Directions ▸
From the line that contains "- Install and configure Pinia" to the final line of the entries, return every line exactly and leave out all others.

⟨

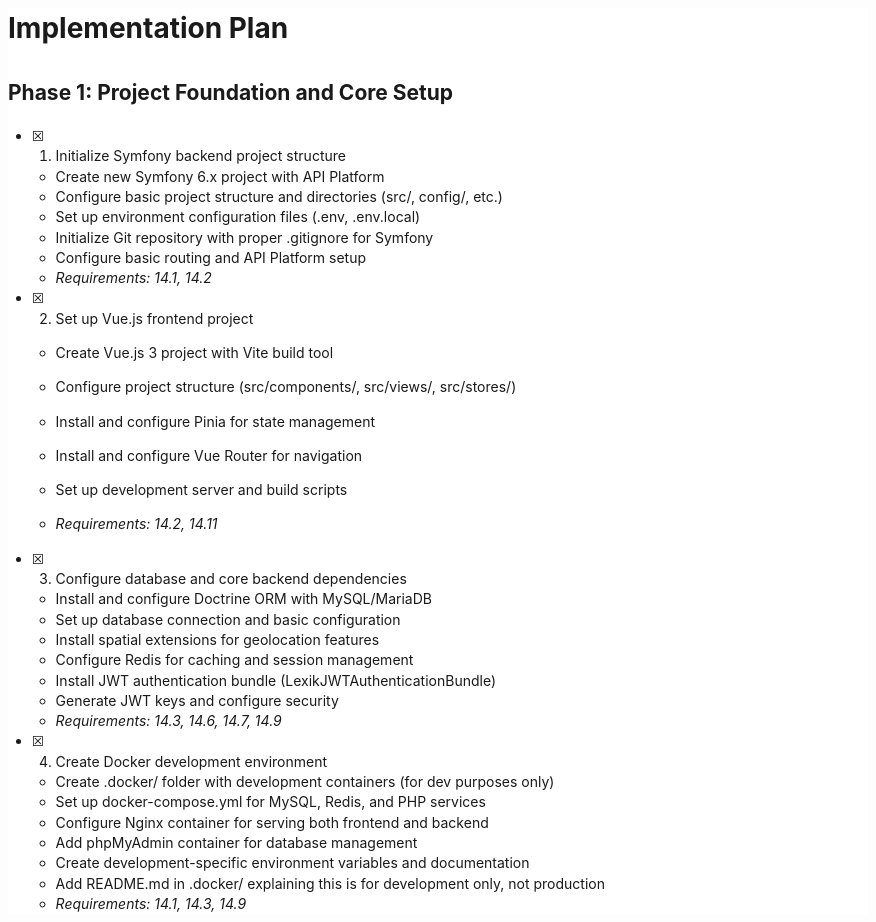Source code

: # Implementation Plan

## Phase 1: Project Foundation and Core Setup

- [x] 1. Initialize Symfony backend project structure



  - Create new Symfony 6.x project with API Platform
  - Configure basic project structure and directories (src/, config/, etc.)
  - Set up environment configuration files (.env, .env.local)
  - Initialize Git repository with proper .gitignore for Symfony
  - Configure basic routing and API Platform setup
  - _Requirements: 14.1, 14.2_

- [x] 2. Set up Vue.js frontend project





  - Create Vue.js 3 project with Vite build tool
  - Configure project structure (src/components/, src/views/, src/stores/)
  - Install and configure Pinia for state management



  - Install and configure Vue Router for navigation
  - Set up development server and build scripts
  - _Requirements: 14.2, 14.11_

- [x] 3. Configure database and core backend dependencies








  - Install and configure Doctrine ORM with MySQL/MariaDB
  - Set up database connection and basic configuration
  - Install spatial extensions for geolocation features
  - Configure Redis for caching and session management
  - Install JWT authentication bundle (LexikJWTAuthenticationBundle)
  - Generate JWT keys and configure security
  - _Requirements: 14.3, 14.6, 14.7, 14.9_

- [x] 4. Create Docker development environment



  - Create .docker/ folder with development containers (for dev purposes only)
  - Set up docker-compose.yml for MySQL, Redis, and PHP services
  - Configure Nginx container for serving both frontend and backend
  - Add phpMyAdmin container for database management
  - Create development-specific environment variables and documentation
  - Add README.md in .docker/ explaining this is for development only, not production
  - _Requirements: 14.1, 14.3, 14.9_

⟩

Response to this exercise ▸
  - Install and configure Pinia for state management



  - Install and configure Vue Router for navigation
  - Set up development server and build scripts
  - _Requirements: 14.2, 14.11_

- [x] 3. Configure database and core backend dependencies








  - Install and configure Doctrine ORM with MySQL/MariaDB
  - Set up database connection and basic configuration
  - Install spatial extensions for geolocation features
  - Configure Redis for caching and session management
  - Install JWT authentication bundle (LexikJWTAuthenticationBundle)
  - Generate JWT keys and configure security
  - _Requirements: 14.3, 14.6, 14.7, 14.9_

- [x] 4. Create Docker development environment



  - Create .docker/ folder with development containers (for dev purposes only)
  - Set up docker-compose.yml for MySQL, Redis, and PHP services
  - Configure Nginx container for serving both frontend and backend
  - Add phpMyAdmin container for database management
  - Create development-specific environment variables and documentation
  - Add README.md in .docker/ explaining this is for development only, not production
  - _Requirements: 14.1, 14.3, 14.9_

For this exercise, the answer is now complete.